After a bit more window shopping, we headed down to the Georgetown waterfront for our dinner at Farmers Fishers Bakers. This restaurant came highly recommended by D.C. friends. It’s a great location, a huge menu, and so many fun cocktails. After dinner, we walked along the Georgetown waterfront all the way to the Lincoln Memorial. By then, the sun had set and the Lincoln looked so majestic lit up at night. It’s such a powerful experience to visit our nation’s monuments and memorials.

Monday:
We decided to spend Monday by the National Mall. We went to the Hirshhorn Museum for some contemporary and modern art, popped into the Museum of American History for a few minutes, and then went to the National Portrait Gallery. One of the great things about D.C. is that all the Smithsonian museums are free to visit, making bouncing around guilt-free. However, we definitely could’ve spent a lot more time at the National Portrait Gallery. Although we had been to that one before, it’s our favorite museum. It’s a fascinating look at American history through the lens of impactful Americans and their portraits.

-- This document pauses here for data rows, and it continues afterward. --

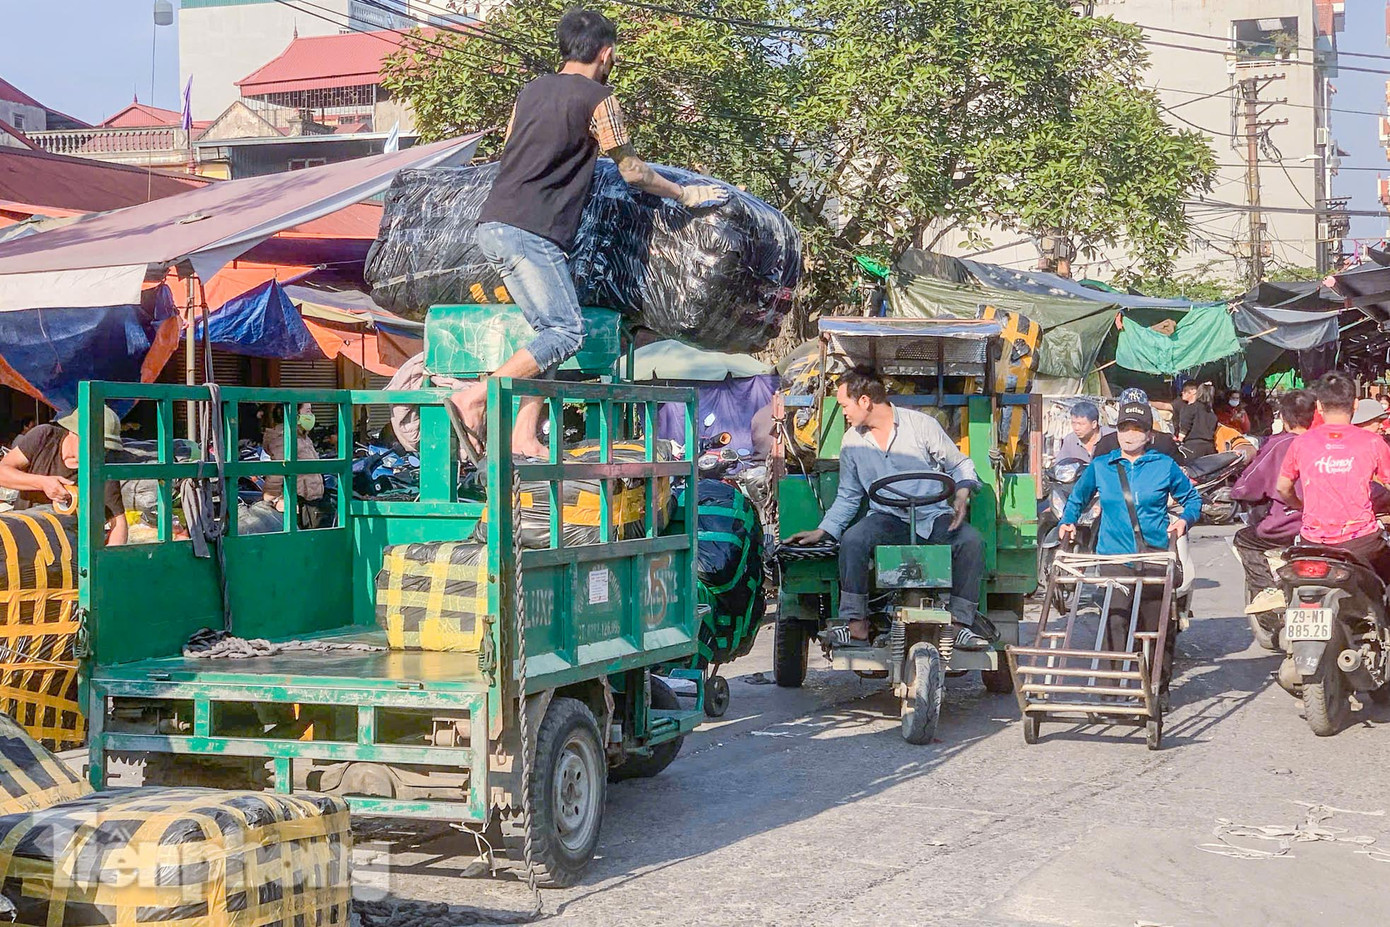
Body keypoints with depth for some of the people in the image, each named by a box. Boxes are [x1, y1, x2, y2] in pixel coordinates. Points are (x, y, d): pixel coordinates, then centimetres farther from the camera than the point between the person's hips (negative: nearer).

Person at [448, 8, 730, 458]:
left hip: (494, 226, 8)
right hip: (530, 232, -8)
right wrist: (684, 194, 20)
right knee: (566, 332, -8)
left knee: (549, 330, 11)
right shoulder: (598, 99, -2)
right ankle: (474, 398, -18)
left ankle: (524, 438, 3)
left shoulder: (531, 90, 19)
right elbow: (632, 172, 5)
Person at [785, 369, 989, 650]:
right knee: (852, 540, -30)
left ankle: (959, 624, -22)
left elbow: (960, 464, 5)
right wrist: (822, 531, 5)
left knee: (971, 540, -30)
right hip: (888, 519, 2)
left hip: (935, 516, -1)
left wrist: (962, 495, -15)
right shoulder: (852, 442, 8)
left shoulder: (921, 424, -2)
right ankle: (856, 625, -22)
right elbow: (847, 497, 17)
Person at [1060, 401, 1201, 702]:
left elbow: (1192, 498, 16)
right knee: (1115, 621, -14)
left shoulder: (1165, 465, 6)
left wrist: (1185, 520, -3)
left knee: (1157, 626, 5)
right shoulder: (1100, 466, 9)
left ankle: (1158, 688, 19)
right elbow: (1077, 499, 24)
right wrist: (1067, 522, 8)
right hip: (1114, 557, 0)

After a morning of museum-hopping, we got a leisurely lunch at Zaytinya right across the National Portrait Gallery for some delicious Mediterranean food. After that, it was time to freshen up (again, the heat!) at our hotel, pack our things, and head to Arlington for our bus departure. It was a wonderful weekend celebrating dear friends and making memories for ourselves!

Tips:

  1. Always, always, always make a restaurant reservation if possible. All the restaurants we ate at are on Open Table, and we got to eat right when we were ready instead of waiting up to an hour and a half for a table.
  2. Walk as much as you can! Walking is always the best way to see a city, get a lay of the land, and find hidden gems.
  3. Look up the city’s event calendar ahead of time to see what free activities you can join (festivals, concerts, parades).